As the colder months settle in across Australia, many of us notice a rise in sniffles, sore throats, and low energy. Winter brings several changes that put extra strain on our immune systems.
But with some mindful adjustments, we can give our bodies the support they need to stay well through the season.
Why We Get Sick More Often in Winter
First of all, let’s go through the reasons why we tend to get sick more often in winter. There are several factors combine to challenge our immunity and can potentially throw us off balance:
Lower sunlight exposure leads to reduced vitamin D levels—a nutrient essential for immune balance. Research suggests that up to 58% of Australians have insufficient vitamin D in winter.
Cold, dry air compromises the protective mucous membranes in your nose and throat, making it easier for viruses to take hold.
We tend to spend up to 90% of our time indoors during winter, often in poorly ventilated spaces where airborne viruses can spread more easily.
Lifestyle changes—like eating heavier meals, sleeping less, or exercising irregularly—can negatively affect immune function.
If you are a regular reader or listener of Ask Dr Vincent, you probably would have already heard me saying these, but we all need a bit of a reminder, myself included:
70% of your immune system lives in your gut.
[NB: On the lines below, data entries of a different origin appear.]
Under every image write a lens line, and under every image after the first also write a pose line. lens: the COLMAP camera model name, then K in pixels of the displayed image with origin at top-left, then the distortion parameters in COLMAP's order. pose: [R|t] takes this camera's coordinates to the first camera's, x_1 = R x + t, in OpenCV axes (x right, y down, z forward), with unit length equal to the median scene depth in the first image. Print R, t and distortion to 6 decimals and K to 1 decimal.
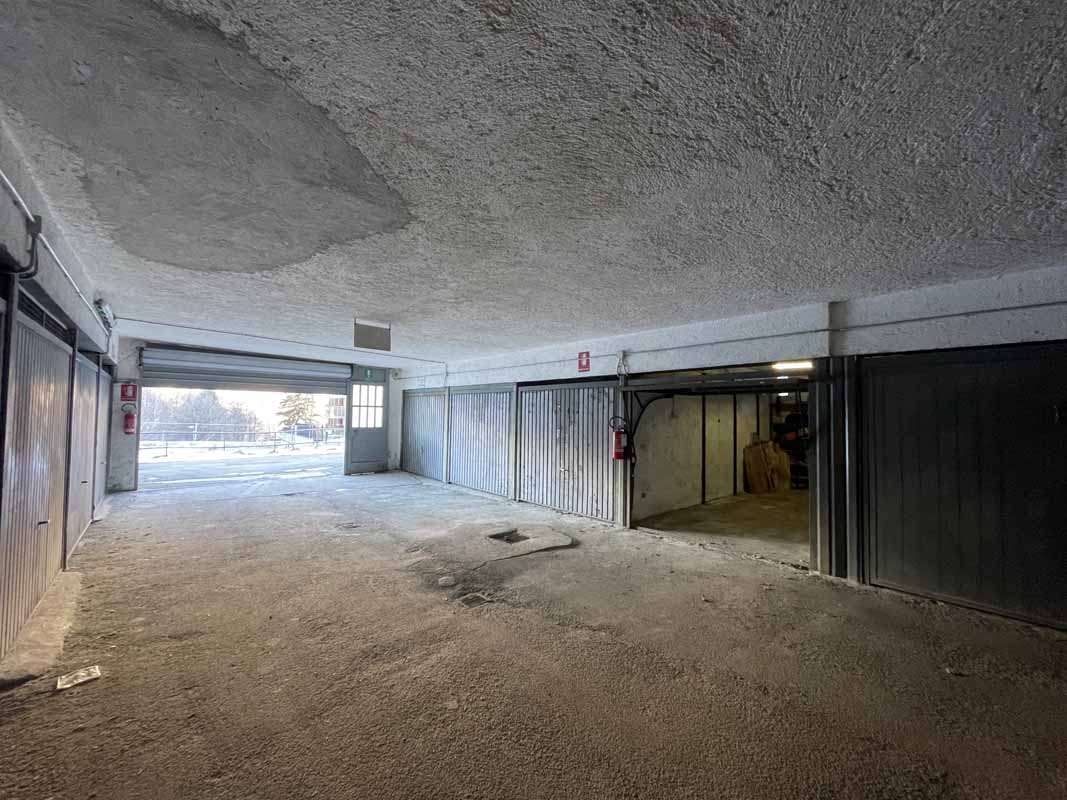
lens RADIAL K [[428.3, 0, 533.9], [0, 428.3, 398.7], [0, 0, 1]] dist [-0.002565, -0.000714]
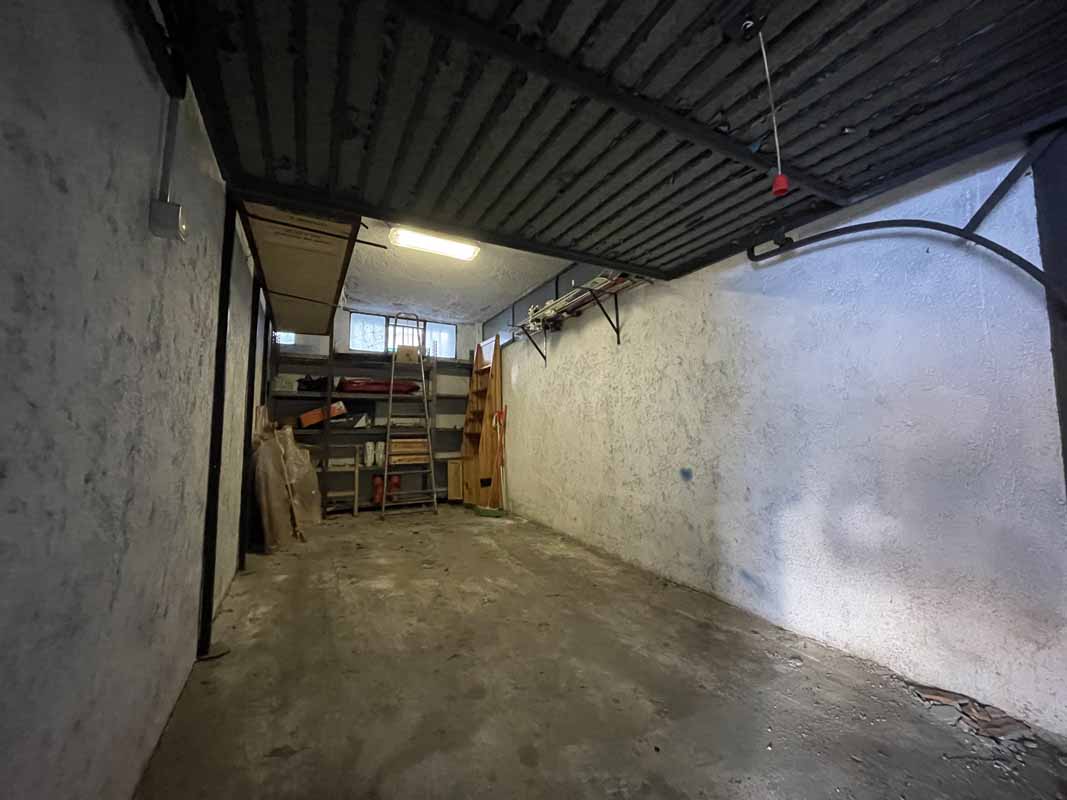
lens RADIAL K [[428.3, 0, 532.8], [0, 428.3, 399.6], [0, 0, 1]] dist [-0.002565, -0.000714]
pose [[0.225510, 0.058841, 0.972462, 0.159115], [-0.027198, 0.998166, -0.054089, 0.087314], [-0.973861, -0.014252, 0.226697, 0.627364]]
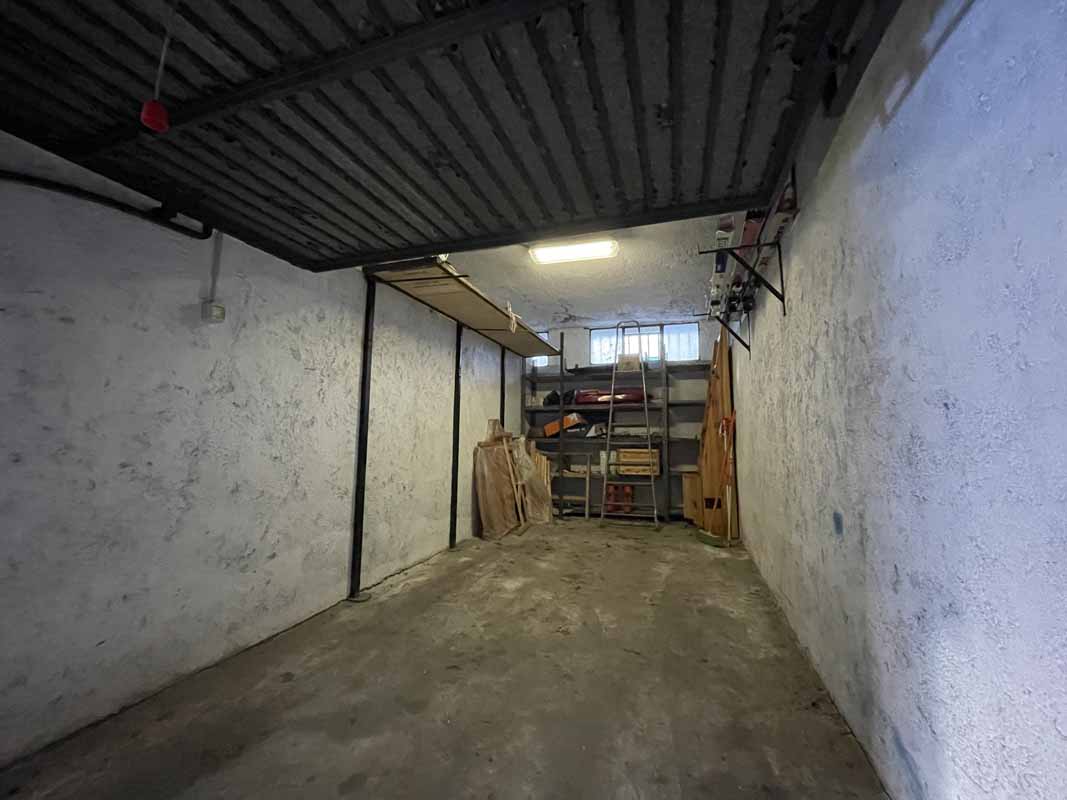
lens RADIAL K [[428.3, 0, 536.7], [0, 428.3, 399.2], [0, 0, 1]] dist [-0.002565, -0.000714]
pose [[0.855881, 0.042396, 0.515432, 0.278435], [-0.014936, 0.998245, -0.057306, 0.082721], [-0.516956, 0.041348, 0.855012, 0.508324]]
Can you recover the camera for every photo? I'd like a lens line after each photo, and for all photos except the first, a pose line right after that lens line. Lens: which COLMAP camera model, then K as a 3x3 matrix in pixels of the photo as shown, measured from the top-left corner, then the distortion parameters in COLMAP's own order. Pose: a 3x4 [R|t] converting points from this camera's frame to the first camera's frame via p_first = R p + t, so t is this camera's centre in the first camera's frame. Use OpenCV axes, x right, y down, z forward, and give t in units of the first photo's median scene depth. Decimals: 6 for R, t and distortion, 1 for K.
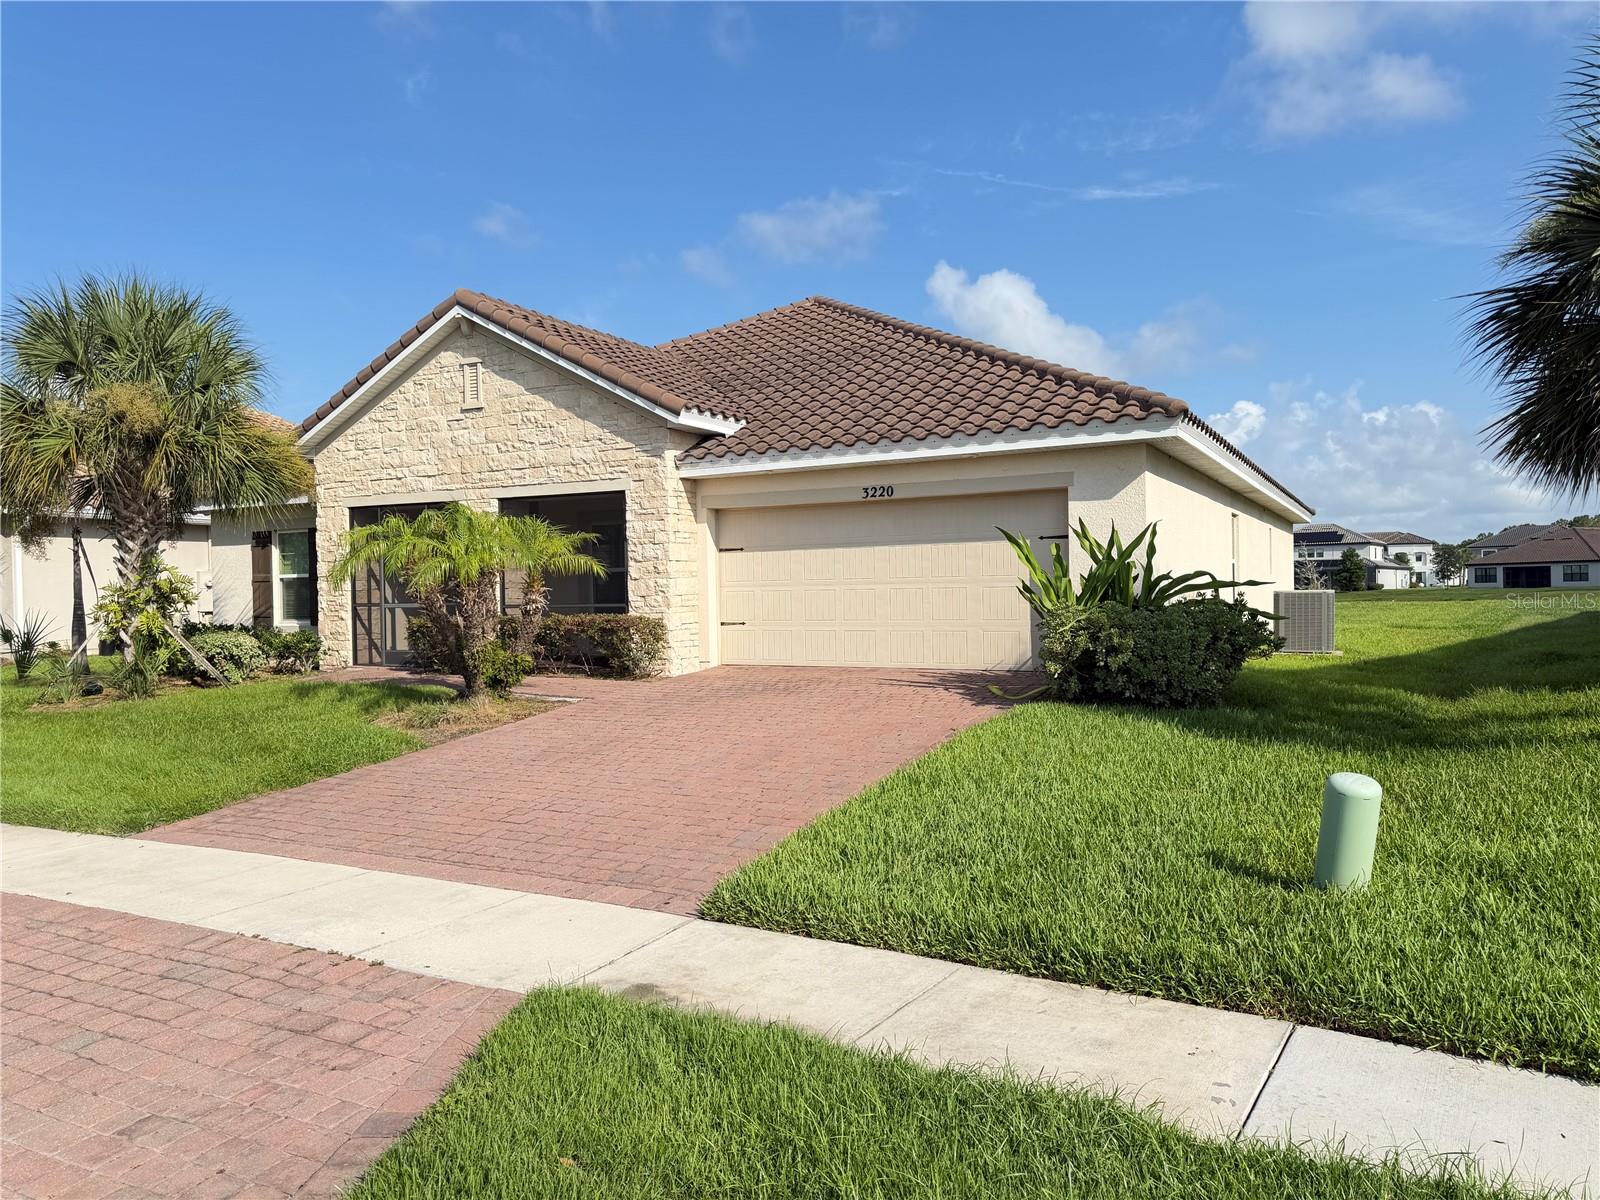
lens RADIAL K [[1223.0, 0, 800.0], [0, 1223.0, 600.0], [0, 0, 1]] dist [0.006038, 0.001402]
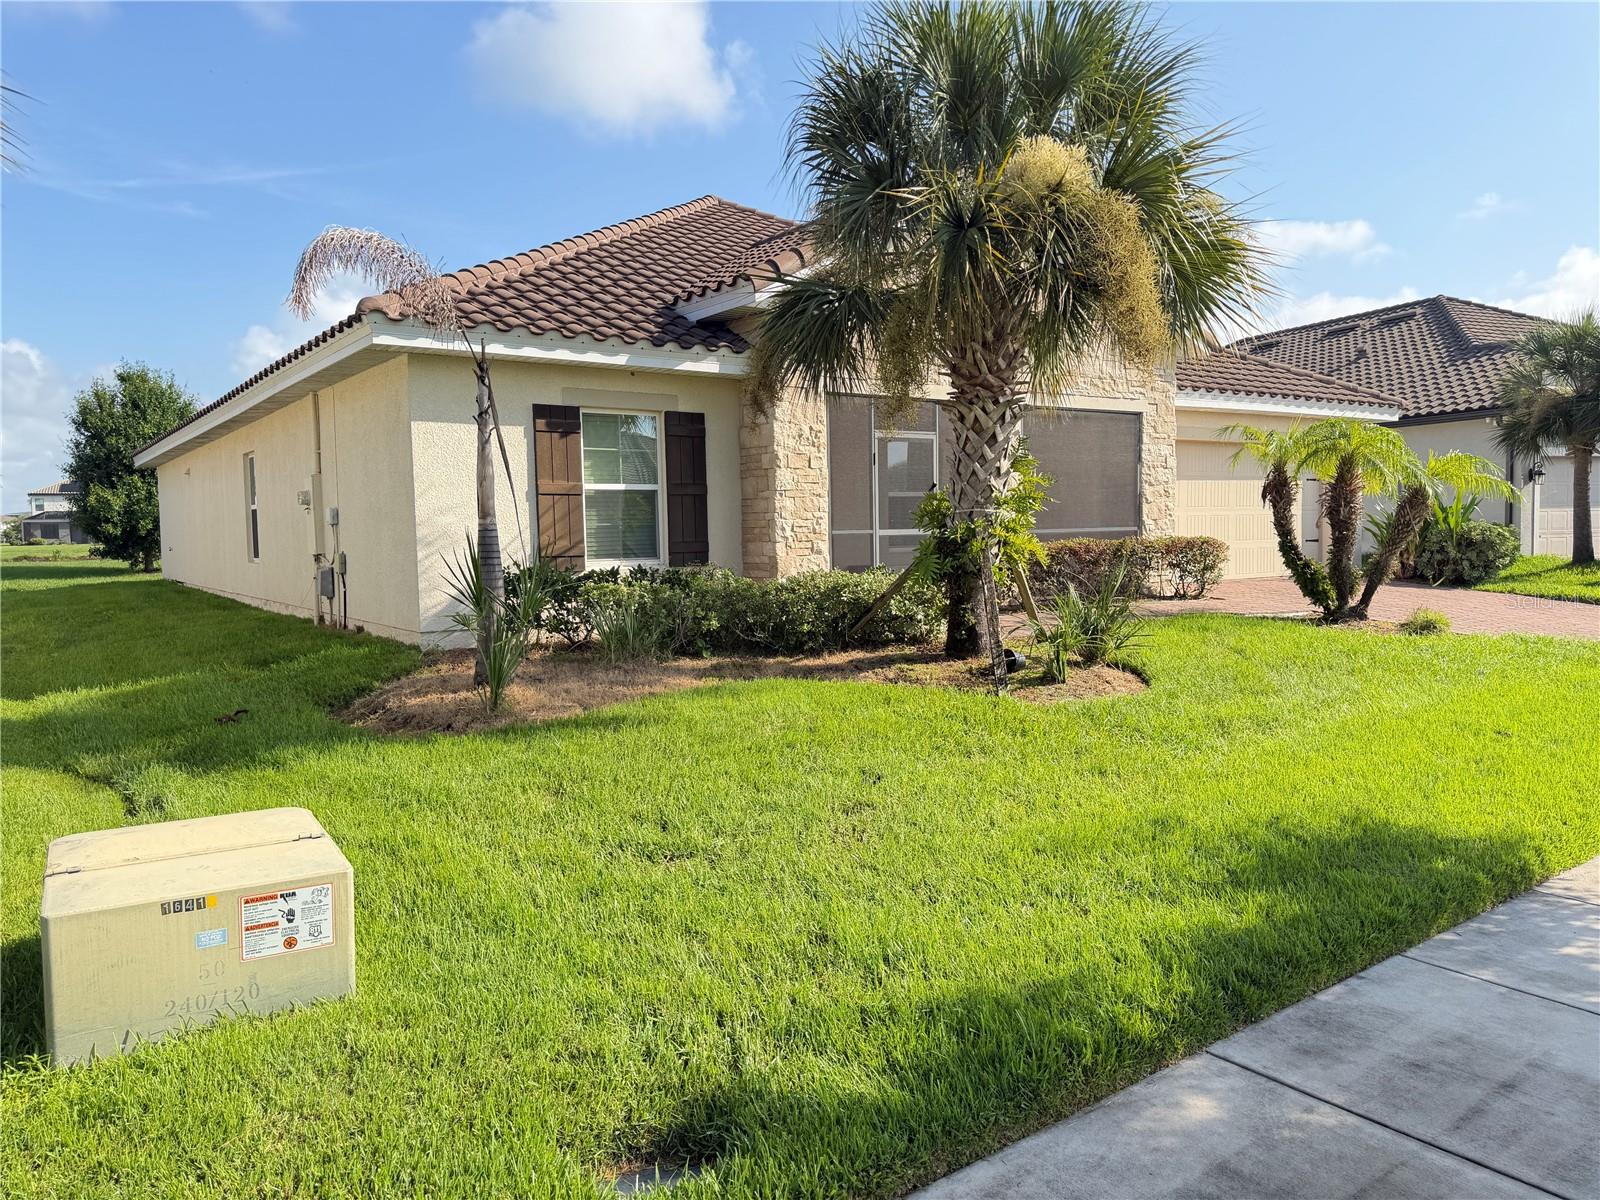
lens RADIAL K [[1223.0, 0, 800.0], [0, 1223.0, 600.0], [0, 0, 1]] dist [0.006038, 0.001402]
pose [[0.424507, -0.047554, 0.904175, -0.949550], [0.015989, 0.998858, 0.045028, 0.010596], [-0.905283, -0.004658, 0.424783, 0.677701]]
This is why what you eat plays a crucial role in how well you fight off infections.
One night of poor sleep can reduce your immune response by up to 70%, according to research from the University of California.
A large-scale study published in JAMA Internal Medicine found that walking more than 8,000 steps per day was associated with a significantly lower risk of dying from all causes, and other research shows it also reduces the frequency of upper respiratory tract infections, like the common cold, by enhancing immune surveillance and circulation.
Antioxidants, particularly apple phenolics, have been shown to reduce inflammation and oxidative stress—two key factors in immune dysregulation. Their ability to support gut health also adds another layer of immune protection. Unlike synthetic supplements, phenolics from whole food sources are better recognised and utilised by the body.
6 Ways to Strengthen Your Immunity Naturally
1. Feed Your Gut
Support your microbiome with fibre-rich foods—like sunflower fibres, oats, legumes, apples, and leafy greens—and fermented products like yoghurt or kimchi. A well-fed gut supports a well-regulated immune system.
2. Walk More, Move Consistently
Even 20 minutes of walking daily can reduce inflammation and improve immune cell function. Aiming for 7,000–8,000 steps per day is linked to fewer colds and better overall immunity, especially when movement is consistent over time.
3. Soak Up the Sun (When You Can and Safely)
Try to get natural sunlight on your skin for 10–30 minutes a few times a week. If you're at risk of deficiency, especially during winter, consult your GP or nutritionist about whether vitamin D supplementation is appropriate.
4. Prioritise Sleep
Sleep is not a luxury—it’s a critical repair phase for your immune system. Your body produces infection-fighting cytokines while you sleep, and these drop when you’re sleep-deprived.
5. Hydrate for Immune Health
Water helps maintain the mucous membranes in your nose and throat—your body’s natural barrier against airborne pathogens. Aim for 1.5 to 2 litres a day, even if you’re not sweating as much as in summer.
6. Support Your Skin—Your First Line of Defence
Your skin is a physical barrier against pathogens. Cold weather can dry it out, leading to cracks and irritation that compromise this protection. Wash your hands regularly but also moisturise them and for your whole body, use a gentle cleanser, moisturise regularly, and nourish your skin from within by consuming healthy fats and antioxidants. Keeping your skin hydrated and healthy isn’t just about vanity and appearance—it’s an important part of your immune strategy.
Immunity isn’t built overnight, but it is shaped daily—through how we eat, move, rest, and manage stress. Think of this winter as an opportunity to reconnect with your body’s needs, and to support it with simple, evidence-based habits.
By choosing antioxidant-rich foods, staying active, prioritising rest, and caring for your gut, you’re not just avoiding illness—you’re building long-term resilience.